The argument over the recently-abandoned Dubs scheme for refugees encapsulates what is wrong with the debate about what is, perhaps, the worst humanitarian crisis of recent years. The actor David Morrissey was on the Peston show this morning saying he was “devastated” when Theresa May decided to stop plans to take a limited number child refugees from Europe and instead focus on settling 20,000 straight from the Middle East. Except, of course, her policy wasn’t framed in that way on Peston’s show. It never is, anywhere. We have heard the same point, made by well-intentioned people like Morrissey, for weeks. But no one mentions what the Prime Minister proposes instead. To anyone serious about tackling one of the gravest problems of our times, this matters.
As Oxford’s Paul Collier argues in the cover article of this week’s magazine, the West is letting down refugees by an inability to think properly about their fate – and about what kind of help would work best. As Prof Collier says, there’s lots of heart – but it’s “headless heart”. About 18 months ago, Rod Liddle made a similar point on Question Time: he referred to the “Dianification” of the refugee debate. If you play the people traffickers’ game and resettle those who make it to Calais, he said, then you encourage the abominable industry of people smuggling and “more and more will die” as a result. So it has proved. An extraordinary 525 perished in the Mediterranean in the first ten weeks of this year, a significant increase on the first ten weeks of last year. So after all of these offers of asylum things are getting better, not worse. How many more have to die before we rethink the policy?
No one could criticise Lord Dubs for his plan. He is a Labour peer who arrived in Britain as a child seeking refuge from the Nazis, and proposed a similar scheme: that Britain would take in about 3,000 child refugees from Europe. Anyone who has had their life saved by an a refugee policy would wish the same for those coming decades after him. He made his case with gentle force, and his campaign was honoured in The Spectator’s Parliamentarian of the Year awards last year. In parliamentary terms, it was a superb campaign.
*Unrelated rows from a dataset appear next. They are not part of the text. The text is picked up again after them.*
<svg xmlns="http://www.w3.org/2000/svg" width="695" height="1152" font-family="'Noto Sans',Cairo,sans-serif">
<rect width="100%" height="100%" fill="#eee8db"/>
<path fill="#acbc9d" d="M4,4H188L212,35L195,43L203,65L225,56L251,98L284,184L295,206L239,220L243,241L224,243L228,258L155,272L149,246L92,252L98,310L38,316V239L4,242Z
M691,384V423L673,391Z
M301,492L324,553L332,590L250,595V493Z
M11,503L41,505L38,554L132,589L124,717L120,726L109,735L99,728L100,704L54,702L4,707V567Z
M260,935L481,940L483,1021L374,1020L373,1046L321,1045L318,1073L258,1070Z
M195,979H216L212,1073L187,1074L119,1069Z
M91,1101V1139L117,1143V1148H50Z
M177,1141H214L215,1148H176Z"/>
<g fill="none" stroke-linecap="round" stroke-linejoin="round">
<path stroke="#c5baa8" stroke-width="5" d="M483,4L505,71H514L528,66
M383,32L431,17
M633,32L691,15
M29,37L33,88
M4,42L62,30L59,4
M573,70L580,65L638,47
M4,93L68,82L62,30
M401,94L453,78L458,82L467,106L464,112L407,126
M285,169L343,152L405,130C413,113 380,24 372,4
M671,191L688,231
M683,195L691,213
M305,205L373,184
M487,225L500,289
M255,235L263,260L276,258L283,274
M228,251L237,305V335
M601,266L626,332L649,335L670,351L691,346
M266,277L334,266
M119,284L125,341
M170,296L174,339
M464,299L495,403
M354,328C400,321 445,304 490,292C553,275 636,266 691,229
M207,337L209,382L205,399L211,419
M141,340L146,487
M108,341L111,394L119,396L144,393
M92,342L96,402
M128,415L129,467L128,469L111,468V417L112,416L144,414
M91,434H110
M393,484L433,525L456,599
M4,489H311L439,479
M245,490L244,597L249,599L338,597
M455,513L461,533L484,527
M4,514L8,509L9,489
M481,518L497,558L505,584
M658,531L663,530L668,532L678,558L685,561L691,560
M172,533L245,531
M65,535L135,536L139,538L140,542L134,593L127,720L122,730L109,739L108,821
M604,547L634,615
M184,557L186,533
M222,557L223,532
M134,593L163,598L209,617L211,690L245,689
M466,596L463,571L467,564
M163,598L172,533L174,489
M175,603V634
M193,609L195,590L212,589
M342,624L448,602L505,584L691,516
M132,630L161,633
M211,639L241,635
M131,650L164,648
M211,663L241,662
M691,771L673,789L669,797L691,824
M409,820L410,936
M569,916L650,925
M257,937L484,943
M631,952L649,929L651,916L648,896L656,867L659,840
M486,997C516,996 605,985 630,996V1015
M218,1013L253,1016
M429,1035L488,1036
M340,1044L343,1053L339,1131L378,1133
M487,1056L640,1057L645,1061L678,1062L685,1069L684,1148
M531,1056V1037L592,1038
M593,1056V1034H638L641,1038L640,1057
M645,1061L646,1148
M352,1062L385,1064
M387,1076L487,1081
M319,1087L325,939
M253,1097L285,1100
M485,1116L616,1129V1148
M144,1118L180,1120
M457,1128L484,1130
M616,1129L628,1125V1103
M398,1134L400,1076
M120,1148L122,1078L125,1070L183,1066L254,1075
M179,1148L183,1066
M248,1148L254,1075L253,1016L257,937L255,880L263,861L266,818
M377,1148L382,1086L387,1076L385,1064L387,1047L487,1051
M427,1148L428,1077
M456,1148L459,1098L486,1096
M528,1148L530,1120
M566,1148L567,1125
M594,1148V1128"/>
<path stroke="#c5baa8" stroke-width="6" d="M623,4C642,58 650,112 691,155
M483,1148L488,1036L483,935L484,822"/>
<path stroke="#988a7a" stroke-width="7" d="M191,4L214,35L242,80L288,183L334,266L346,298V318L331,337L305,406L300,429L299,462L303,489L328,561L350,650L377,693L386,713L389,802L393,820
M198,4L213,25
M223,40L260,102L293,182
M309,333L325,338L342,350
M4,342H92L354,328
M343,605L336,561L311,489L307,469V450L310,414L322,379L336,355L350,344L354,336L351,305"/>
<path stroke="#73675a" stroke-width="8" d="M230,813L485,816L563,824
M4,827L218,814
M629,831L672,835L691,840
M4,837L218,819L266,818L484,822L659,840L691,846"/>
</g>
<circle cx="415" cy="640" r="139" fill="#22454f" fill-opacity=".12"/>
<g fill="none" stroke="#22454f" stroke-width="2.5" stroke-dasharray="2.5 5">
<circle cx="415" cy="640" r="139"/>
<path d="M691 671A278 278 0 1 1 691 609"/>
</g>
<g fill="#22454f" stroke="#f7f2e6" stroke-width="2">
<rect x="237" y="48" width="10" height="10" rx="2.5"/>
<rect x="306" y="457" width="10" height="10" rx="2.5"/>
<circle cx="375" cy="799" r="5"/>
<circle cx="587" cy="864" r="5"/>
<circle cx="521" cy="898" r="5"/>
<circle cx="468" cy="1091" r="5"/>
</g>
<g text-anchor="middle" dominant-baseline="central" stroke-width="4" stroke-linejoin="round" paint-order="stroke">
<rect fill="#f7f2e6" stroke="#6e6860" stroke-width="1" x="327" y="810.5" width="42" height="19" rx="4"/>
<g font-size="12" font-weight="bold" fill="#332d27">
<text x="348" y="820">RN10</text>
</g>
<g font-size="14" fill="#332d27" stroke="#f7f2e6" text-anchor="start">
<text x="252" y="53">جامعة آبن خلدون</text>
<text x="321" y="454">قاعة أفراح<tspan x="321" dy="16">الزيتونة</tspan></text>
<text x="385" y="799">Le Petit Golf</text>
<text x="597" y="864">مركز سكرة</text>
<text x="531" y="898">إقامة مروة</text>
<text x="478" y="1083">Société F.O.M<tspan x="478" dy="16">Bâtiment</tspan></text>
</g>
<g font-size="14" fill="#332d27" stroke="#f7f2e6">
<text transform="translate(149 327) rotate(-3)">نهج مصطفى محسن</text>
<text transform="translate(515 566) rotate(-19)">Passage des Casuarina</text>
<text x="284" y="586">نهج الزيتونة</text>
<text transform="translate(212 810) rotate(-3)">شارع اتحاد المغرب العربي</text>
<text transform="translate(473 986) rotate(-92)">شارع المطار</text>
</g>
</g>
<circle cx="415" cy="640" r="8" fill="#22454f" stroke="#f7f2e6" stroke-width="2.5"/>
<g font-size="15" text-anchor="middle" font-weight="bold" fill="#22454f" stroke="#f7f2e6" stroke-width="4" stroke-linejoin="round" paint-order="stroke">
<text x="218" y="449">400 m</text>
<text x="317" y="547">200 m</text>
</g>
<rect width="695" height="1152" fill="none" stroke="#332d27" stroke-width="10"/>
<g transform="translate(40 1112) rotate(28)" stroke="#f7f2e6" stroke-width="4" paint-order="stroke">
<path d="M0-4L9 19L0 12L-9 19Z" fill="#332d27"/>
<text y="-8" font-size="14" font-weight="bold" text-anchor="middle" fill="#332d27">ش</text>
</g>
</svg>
But as a solution for the refugee problem, it is heartbreakingly inadequate.
It was inevitable that parallels should be drawn with the Dubs proposal and Kindertransport —but the situation has changed, utterly, from that we once faced in the 1930s. Settling the handful of refugees who make it to Europe means playing into the hands of people traffickers who are happy to take money from migrants to put them in unseaworthy boats and care not one jot for their lives.
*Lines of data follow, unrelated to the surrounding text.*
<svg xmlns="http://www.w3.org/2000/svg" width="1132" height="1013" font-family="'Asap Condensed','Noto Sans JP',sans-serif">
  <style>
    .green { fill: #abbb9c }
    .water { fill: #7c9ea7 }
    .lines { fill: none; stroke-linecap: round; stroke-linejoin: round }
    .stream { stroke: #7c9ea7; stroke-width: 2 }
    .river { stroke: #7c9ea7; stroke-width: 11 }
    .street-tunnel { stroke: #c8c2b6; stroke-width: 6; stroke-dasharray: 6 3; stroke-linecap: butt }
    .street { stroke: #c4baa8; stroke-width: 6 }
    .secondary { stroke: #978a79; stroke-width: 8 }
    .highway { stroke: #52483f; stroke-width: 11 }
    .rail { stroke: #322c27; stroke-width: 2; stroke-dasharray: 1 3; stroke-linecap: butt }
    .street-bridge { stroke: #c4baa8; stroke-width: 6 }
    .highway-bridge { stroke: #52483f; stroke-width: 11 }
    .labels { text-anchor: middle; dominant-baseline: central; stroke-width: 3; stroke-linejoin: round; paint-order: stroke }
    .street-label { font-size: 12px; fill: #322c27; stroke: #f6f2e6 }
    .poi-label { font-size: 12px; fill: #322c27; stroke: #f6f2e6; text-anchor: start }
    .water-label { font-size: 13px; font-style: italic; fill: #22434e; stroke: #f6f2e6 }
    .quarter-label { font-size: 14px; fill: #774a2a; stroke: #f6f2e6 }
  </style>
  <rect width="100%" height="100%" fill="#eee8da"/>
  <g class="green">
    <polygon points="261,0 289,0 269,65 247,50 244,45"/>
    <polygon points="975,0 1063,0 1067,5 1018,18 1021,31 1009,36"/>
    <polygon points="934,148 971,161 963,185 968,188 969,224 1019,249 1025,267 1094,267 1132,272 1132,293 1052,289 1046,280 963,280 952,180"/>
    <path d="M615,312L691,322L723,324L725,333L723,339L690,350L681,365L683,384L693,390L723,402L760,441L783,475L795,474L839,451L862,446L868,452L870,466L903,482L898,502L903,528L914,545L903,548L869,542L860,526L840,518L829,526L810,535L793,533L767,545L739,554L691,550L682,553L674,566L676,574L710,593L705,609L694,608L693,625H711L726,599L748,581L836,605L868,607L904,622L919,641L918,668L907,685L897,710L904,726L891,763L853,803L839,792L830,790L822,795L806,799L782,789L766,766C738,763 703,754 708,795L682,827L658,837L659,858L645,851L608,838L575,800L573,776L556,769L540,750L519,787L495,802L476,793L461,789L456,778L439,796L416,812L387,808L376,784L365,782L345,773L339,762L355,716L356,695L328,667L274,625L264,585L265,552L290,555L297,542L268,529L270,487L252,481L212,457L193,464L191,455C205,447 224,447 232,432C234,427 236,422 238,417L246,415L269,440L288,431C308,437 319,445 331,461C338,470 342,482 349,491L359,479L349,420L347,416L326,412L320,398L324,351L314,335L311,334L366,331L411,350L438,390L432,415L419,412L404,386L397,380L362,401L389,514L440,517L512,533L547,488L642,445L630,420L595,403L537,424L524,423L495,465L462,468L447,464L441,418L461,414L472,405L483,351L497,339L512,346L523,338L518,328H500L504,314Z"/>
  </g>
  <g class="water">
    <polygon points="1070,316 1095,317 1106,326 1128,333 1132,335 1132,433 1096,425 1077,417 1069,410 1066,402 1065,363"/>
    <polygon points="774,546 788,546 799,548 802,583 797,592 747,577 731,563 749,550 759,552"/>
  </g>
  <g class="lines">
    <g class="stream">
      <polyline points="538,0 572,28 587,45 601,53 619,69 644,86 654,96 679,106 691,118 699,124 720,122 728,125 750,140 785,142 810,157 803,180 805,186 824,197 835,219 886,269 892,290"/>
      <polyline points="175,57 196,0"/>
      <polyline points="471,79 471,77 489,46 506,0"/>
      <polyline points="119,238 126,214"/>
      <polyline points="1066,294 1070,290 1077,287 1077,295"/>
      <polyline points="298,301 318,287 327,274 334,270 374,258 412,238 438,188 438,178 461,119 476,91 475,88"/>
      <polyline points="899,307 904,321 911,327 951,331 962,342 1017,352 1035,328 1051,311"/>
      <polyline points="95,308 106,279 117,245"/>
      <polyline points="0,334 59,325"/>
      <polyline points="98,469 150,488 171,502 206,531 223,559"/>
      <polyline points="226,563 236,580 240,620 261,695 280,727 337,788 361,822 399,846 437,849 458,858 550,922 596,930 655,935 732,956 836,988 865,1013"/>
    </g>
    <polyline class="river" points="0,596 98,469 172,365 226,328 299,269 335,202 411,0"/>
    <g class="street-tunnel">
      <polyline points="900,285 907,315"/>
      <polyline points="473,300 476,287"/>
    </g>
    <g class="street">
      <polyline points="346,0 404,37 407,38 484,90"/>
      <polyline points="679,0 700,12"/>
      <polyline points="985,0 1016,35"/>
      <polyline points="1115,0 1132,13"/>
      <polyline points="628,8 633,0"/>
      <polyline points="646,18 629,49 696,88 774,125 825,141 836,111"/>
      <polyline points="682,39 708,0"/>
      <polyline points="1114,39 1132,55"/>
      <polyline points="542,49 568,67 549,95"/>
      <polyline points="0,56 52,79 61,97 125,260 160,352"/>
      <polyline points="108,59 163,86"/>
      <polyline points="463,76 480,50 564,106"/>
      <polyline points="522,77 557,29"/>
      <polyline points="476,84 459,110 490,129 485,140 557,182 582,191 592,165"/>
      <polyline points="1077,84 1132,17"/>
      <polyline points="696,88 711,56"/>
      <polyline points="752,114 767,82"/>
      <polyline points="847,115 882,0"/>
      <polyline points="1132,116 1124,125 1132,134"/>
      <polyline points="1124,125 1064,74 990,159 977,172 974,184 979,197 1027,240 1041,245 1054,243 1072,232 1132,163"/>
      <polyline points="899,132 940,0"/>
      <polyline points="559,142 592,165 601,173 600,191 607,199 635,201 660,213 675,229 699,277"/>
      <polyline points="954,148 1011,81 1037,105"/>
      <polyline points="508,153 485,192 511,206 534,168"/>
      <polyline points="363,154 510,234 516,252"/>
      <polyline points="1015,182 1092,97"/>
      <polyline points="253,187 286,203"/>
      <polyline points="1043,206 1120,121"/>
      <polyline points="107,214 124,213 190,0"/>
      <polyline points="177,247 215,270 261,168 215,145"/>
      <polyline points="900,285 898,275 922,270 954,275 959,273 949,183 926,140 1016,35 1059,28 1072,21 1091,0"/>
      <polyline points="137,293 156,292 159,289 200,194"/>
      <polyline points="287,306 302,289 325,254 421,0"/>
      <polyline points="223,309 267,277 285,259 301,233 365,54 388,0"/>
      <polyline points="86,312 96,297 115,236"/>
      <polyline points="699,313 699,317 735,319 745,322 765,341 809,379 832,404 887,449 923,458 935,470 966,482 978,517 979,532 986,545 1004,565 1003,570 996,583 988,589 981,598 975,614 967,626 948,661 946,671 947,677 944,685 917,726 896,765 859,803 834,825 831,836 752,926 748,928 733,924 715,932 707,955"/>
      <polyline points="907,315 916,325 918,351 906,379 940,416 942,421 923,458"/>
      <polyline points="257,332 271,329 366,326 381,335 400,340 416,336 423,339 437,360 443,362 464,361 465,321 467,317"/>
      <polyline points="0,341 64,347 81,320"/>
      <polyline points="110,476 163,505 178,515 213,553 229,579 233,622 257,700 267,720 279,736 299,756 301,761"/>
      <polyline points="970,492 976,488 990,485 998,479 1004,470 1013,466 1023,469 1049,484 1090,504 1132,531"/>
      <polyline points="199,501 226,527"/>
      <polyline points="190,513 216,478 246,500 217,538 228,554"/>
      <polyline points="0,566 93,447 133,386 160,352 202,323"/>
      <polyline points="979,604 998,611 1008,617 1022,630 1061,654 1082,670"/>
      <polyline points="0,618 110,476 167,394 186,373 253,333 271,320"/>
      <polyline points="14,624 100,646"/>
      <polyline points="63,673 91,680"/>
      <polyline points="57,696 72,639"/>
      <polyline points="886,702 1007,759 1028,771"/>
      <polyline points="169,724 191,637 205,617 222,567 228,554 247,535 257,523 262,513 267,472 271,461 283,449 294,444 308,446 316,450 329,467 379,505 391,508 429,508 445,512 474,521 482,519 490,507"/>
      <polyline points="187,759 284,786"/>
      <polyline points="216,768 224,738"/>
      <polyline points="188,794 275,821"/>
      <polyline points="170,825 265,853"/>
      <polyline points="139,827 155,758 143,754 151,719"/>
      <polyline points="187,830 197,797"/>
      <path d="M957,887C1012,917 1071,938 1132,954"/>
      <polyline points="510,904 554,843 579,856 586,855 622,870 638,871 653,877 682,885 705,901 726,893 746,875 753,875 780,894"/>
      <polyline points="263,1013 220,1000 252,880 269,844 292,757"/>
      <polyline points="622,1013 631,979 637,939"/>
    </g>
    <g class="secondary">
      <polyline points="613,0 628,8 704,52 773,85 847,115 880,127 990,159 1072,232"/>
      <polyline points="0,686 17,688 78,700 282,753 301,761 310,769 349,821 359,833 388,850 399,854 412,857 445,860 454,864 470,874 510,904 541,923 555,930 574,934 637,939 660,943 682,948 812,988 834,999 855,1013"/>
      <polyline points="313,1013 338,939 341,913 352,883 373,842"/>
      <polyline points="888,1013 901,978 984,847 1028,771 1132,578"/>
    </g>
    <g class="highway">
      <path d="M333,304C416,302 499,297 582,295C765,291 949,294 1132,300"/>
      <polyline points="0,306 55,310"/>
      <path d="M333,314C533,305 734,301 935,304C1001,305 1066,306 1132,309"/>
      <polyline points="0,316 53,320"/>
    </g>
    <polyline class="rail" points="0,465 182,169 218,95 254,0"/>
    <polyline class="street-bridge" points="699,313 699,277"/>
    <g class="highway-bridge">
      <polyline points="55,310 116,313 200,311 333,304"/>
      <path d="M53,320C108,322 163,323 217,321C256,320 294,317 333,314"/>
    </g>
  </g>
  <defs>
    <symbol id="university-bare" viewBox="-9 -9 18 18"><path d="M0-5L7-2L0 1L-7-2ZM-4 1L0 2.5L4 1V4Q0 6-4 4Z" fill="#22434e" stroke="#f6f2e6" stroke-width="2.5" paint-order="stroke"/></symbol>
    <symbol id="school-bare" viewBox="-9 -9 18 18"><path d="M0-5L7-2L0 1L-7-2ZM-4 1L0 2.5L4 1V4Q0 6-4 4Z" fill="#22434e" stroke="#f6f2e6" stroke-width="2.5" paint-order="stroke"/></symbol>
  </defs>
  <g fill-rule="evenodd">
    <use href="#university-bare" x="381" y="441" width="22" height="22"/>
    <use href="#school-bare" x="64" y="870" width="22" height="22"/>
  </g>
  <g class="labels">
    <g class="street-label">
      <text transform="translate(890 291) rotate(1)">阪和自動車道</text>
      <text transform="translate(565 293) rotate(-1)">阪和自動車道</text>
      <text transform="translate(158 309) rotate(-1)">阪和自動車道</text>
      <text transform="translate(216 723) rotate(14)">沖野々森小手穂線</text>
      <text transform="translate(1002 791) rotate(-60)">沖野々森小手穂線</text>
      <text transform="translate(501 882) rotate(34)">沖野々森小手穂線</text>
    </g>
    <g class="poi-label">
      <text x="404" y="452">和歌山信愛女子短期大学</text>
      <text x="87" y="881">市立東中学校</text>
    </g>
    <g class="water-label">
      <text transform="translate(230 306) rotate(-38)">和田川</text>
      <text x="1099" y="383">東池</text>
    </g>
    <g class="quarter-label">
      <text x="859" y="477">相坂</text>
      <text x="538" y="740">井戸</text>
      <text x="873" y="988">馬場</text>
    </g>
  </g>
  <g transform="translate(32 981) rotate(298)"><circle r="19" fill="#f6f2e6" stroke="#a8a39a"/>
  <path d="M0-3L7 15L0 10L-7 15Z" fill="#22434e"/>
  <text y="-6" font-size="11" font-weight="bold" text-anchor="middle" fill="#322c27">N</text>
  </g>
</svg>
Instead of the Dubs Amendment, the government proposed something better: taking 20,000 children straight from the Middle East and giving them refugee status in Britain. This fulfils our humanitarian obligation while cutting out the people-traffickers. David Cameron lost this argument in the Commons so gave up and started a Dubs scheme; Theresa May abandoned it. She was promptly accused of heartlessness in turning away child refugees, but said nothing in response. She might have mentioned that accommodating refugees in Britain can cost 50 times as much as doing so in Jordan, where Britain is doing a great deal. Indeed, her government is spending more to help Syrian refugees than any country in Europe.
But it must not stop there. As Prof Collier argues, fixing up people with food and tents is not enough. The vast majority do not want to live in camps and will not thrive in them. Far better if refugees could be resettled temporarily in countries close to Syria from which they are much more likely to return, and in conditions which offer them much greater opportunities to support themselves and develop their skills than does a refugee camp. Professor Collier’s ideas are taken seriously by Mrs May’s government, which now supports companies in Jordan that employee Syrian refugees. No other nation — in Europe or beyond — is doing more in this field.
The government could boast about this. But instead it stays quiet, as if ashamed of defying the prevailing orthodoxy. Her enemies are not so reticent. Nicola Sturgeon has been busy using the closure of the Dubs scheme as proof of the blackness of Westminster hearts.
Ministers need to stop being caught on the defensive and continue the development of a policy aimed at helping the maximum number of Middle Eastern refugees while minimising the evil human trade that is causing so many deaths in the Mediterranean. Global migration is perhaps the greatest new problem of our times, and Britain is leading the world in its response. The Prime Minister should have the courage to say so.